I have got a list of lists:

[['AB', '132'], ['C D'], ['EFG'], ['HJ K', '2  1']]  

and i am trying to convert it into a list of tuples:

[('AB', '132'), ('C D', ''), ('EFG', ''), ('HJ K', '2  1')]

Answer 1

Exceedingly simple, just use a list comprehension to loop over the source list and convert each element to a tuple, by directly passing the items to the tuple builtin :

>>> example = [['AB', '132'], ['C D'], ['EFG'], ['HJ K', '2 1']]
>>> [tuple(i) for i in example]
[('AB', '132'), ('C D',), ('EFG',), ('HJ K', '2 1')]

Alternatively, if you like functional programming, use map instead:

>>> map(tuple, example)
[('AB', '132'), ('C D',), ('EFG',), ('HJ K', '2 1')]

Answer 2

list comprehension will convert each element of your list into a tuple:

data = [['AB', '132'], ['C D'], ['EFG'], ['HJ K', '2 1']]
[tuple(elem) for elem in data]

gives:

[('AB', '132'), ('C D',), ('EFG',), ('HJ K', '2 1')]

Answer 3

One possibility is to use map(tuple, l) :

In [1]: l=[['AB', '132'], ['C D'], ['EFG'], ['HJ K', '2  1']]  

In [2]: map(tuple, l)
Out[2]: [('AB', '132'), ('C D',), ('EFG',), ('HJ K', '2  1')]

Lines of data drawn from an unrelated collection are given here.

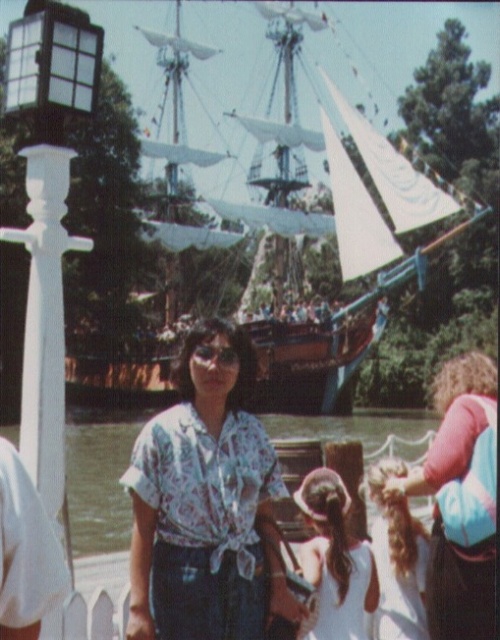
Question: Which point appears farthest from the camera in this image?

Choices:
 (A) (381, 468)
 (B) (451, 589)
 (C) (88, 502)
 (D) (242, 596)

Answer: (C)

Question: Is floral shirt at center to the left of curly hair at center from the viewer's perspective?

Choices:
 (A) no
 (B) yes

Answer: (B)

Question: Which point is farther from the camera taking this photo?

Choices:
 (A) [x=112, y=516]
 (B) [x=453, y=448]
 (C) [x=416, y=589]
 (D) [x=220, y=266]

Answer: (D)

Question: Which object is positioned farthest from the blonde hair at lower right?

Choices:
 (A) clear water at lower center
 (B) white fabric dress at center
 (C) curly hair at center

Answer: (A)

Question: Is floral shirt at center further to camera compared to clear water at lower center?

Choices:
 (A) yes
 (B) no

Answer: (B)

Question: Is floral shirt at center to the right of blonde hair at lower right from the viewer's perspective?

Choices:
 (A) yes
 (B) no

Answer: (B)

The downside is that in Python 3, this would return an iterable instead of a list. If you have to have a list, this will need to be spelled out as list(map(tuple, l)) (this works in both Python 2 and 3).

Another approach that works in both Python 2 and 3 is to use a list comprehension:

[tuple(x) for x in l]